Count the lines in the items below that contain the string "które". Reply with the number alone.

::: WORKING DATA

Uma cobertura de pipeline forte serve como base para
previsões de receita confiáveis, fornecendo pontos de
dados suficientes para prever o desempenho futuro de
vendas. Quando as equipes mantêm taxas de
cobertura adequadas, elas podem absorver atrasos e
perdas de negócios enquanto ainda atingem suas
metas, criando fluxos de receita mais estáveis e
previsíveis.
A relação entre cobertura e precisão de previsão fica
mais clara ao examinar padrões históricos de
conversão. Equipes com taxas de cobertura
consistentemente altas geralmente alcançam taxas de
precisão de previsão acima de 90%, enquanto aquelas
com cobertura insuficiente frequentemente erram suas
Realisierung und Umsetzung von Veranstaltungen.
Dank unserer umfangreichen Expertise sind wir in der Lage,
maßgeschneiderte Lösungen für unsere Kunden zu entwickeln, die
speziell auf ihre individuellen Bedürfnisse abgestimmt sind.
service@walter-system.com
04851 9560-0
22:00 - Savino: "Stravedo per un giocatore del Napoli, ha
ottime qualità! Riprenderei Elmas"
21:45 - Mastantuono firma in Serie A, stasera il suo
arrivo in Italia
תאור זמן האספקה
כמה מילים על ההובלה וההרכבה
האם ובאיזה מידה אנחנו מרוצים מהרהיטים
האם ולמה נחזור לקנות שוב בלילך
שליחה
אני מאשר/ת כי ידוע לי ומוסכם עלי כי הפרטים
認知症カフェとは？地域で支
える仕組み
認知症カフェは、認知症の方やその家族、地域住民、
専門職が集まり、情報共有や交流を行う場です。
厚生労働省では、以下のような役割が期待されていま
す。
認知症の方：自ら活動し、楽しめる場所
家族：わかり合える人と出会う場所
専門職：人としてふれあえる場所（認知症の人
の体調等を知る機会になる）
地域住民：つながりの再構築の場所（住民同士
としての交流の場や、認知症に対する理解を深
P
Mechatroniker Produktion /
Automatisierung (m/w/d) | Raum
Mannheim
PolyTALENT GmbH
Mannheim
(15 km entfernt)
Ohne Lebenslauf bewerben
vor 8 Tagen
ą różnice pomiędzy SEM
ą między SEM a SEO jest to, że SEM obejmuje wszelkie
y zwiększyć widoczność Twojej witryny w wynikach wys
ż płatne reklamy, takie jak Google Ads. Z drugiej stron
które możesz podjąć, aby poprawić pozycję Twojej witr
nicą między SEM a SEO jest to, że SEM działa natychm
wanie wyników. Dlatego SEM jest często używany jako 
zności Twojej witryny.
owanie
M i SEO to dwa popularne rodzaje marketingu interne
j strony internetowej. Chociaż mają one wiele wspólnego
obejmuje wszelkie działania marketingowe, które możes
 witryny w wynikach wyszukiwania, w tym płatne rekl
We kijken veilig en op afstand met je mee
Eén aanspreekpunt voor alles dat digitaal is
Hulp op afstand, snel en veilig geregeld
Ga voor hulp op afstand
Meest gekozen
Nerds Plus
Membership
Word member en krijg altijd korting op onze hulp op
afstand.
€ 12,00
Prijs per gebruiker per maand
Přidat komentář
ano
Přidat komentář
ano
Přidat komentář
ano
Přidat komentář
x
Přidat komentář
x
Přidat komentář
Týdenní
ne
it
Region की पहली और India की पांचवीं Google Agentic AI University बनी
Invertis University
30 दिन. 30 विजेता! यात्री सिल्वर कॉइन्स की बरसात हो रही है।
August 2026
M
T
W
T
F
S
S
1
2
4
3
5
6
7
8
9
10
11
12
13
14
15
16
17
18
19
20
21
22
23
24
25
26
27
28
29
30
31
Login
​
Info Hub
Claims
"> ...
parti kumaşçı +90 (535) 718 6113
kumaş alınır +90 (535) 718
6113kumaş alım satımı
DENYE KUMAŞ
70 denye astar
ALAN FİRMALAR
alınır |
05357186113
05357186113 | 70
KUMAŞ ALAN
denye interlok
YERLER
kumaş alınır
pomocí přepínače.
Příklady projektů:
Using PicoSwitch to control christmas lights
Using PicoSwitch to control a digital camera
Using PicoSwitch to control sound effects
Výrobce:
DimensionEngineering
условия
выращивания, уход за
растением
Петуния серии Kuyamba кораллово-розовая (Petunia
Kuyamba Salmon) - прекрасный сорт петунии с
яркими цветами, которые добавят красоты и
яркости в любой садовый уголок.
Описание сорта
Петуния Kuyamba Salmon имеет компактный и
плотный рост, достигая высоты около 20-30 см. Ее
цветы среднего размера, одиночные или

::::::

* _FINISHED TASK_
2